* **Work task**
The response must consist of each line in the listing that has the word "Adhesive" in it.

* **Data section**
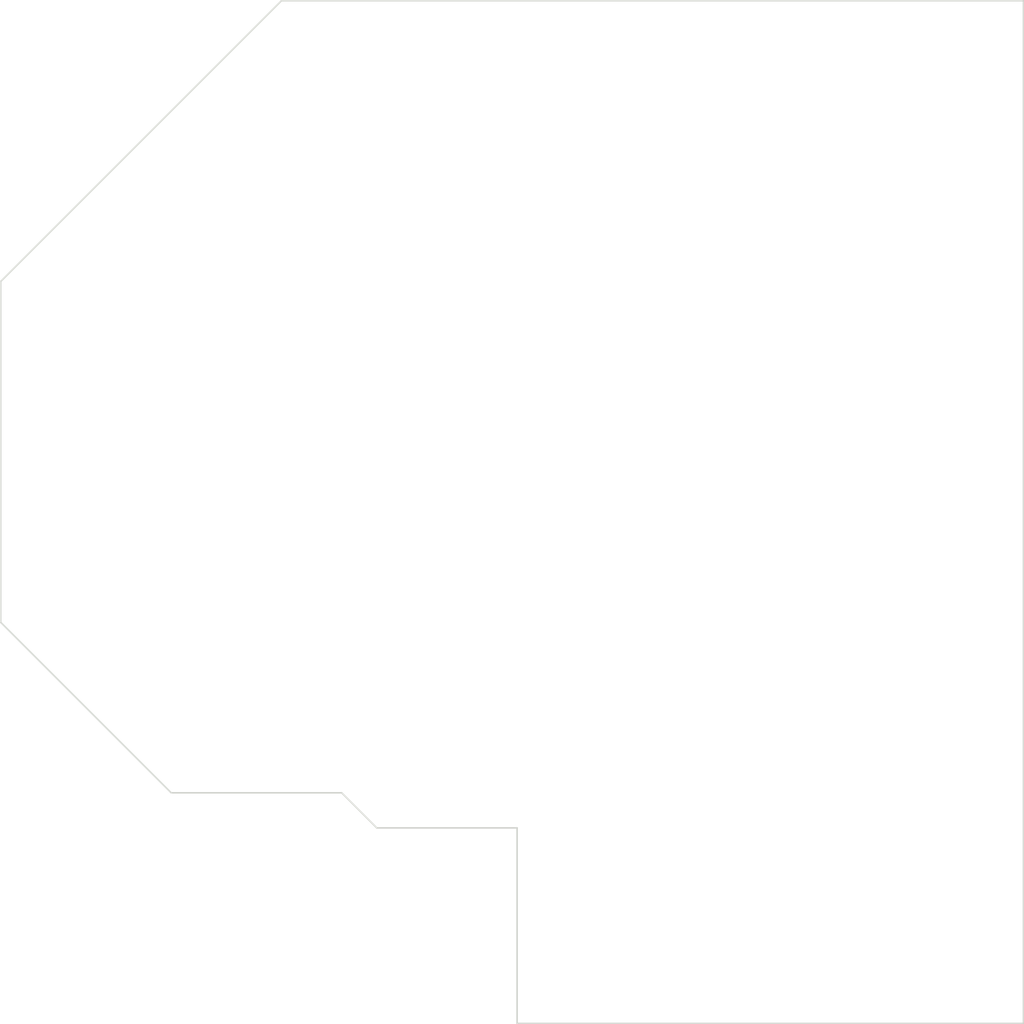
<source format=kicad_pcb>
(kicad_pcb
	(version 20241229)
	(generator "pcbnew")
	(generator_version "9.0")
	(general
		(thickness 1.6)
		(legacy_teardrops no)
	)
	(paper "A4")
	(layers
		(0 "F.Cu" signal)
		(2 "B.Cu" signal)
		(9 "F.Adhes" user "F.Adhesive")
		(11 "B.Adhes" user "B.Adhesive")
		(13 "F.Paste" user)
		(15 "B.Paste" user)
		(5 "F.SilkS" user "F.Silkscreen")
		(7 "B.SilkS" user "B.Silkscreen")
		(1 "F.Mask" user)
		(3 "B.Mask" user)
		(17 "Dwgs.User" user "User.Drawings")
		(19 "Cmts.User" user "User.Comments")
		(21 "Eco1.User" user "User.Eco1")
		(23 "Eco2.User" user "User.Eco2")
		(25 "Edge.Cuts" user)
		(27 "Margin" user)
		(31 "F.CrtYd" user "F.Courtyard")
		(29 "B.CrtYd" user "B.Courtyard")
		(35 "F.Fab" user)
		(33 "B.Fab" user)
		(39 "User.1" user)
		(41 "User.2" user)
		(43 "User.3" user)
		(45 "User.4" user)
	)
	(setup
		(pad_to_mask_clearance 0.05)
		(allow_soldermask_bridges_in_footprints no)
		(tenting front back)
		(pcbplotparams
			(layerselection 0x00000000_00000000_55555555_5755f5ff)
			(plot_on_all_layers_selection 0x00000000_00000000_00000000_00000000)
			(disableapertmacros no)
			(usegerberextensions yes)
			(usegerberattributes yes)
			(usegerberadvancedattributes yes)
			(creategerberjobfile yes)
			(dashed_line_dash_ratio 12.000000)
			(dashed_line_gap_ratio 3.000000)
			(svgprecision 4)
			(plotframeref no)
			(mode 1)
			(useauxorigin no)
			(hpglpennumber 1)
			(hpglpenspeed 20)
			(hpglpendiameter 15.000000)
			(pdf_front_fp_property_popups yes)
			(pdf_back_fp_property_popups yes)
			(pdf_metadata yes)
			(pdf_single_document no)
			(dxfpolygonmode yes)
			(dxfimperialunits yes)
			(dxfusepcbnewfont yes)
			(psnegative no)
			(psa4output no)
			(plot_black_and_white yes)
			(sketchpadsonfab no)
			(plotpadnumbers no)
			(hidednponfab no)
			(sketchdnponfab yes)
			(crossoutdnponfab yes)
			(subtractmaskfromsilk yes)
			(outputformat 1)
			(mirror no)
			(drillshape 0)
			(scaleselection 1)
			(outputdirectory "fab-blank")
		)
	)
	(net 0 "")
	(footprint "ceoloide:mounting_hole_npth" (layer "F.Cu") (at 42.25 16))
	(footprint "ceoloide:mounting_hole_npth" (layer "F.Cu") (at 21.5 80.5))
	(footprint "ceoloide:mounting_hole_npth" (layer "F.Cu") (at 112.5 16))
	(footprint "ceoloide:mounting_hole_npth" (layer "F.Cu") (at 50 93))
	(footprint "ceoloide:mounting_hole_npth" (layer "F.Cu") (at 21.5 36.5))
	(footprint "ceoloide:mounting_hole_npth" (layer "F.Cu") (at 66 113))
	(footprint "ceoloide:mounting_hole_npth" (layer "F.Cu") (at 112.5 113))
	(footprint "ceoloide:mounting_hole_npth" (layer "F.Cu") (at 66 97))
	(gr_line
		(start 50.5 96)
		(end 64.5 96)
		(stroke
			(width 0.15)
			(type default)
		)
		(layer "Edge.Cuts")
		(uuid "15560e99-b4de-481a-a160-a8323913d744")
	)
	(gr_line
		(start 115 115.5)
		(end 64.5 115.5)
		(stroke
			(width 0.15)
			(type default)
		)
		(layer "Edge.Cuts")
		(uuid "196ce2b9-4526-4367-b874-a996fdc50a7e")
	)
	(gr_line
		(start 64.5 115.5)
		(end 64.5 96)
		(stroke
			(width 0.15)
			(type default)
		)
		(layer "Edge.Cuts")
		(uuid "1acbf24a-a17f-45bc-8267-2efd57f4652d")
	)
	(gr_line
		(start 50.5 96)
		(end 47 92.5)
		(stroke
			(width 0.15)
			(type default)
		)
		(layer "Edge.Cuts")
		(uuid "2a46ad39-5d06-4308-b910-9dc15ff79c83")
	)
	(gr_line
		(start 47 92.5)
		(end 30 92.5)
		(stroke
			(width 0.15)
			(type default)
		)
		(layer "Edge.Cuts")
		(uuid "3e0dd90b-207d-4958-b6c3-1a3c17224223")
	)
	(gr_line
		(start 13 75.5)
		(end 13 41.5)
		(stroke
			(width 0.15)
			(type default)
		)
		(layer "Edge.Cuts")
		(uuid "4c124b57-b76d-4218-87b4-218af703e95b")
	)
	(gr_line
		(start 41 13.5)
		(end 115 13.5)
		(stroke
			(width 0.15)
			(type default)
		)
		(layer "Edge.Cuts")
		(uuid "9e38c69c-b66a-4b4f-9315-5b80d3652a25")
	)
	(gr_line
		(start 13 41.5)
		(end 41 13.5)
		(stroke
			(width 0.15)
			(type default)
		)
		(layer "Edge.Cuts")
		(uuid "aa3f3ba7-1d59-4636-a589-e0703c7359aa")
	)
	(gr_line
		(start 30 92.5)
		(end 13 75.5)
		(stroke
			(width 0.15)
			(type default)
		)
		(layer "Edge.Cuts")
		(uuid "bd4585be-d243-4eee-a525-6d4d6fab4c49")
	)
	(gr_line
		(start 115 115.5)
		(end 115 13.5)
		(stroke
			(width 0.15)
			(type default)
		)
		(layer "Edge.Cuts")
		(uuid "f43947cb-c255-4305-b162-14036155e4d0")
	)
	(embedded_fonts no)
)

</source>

* **Task response**
		(9 "F.Adhes" user "F.Adhesive")
		(11 "B.Adhes" user "B.Adhesive")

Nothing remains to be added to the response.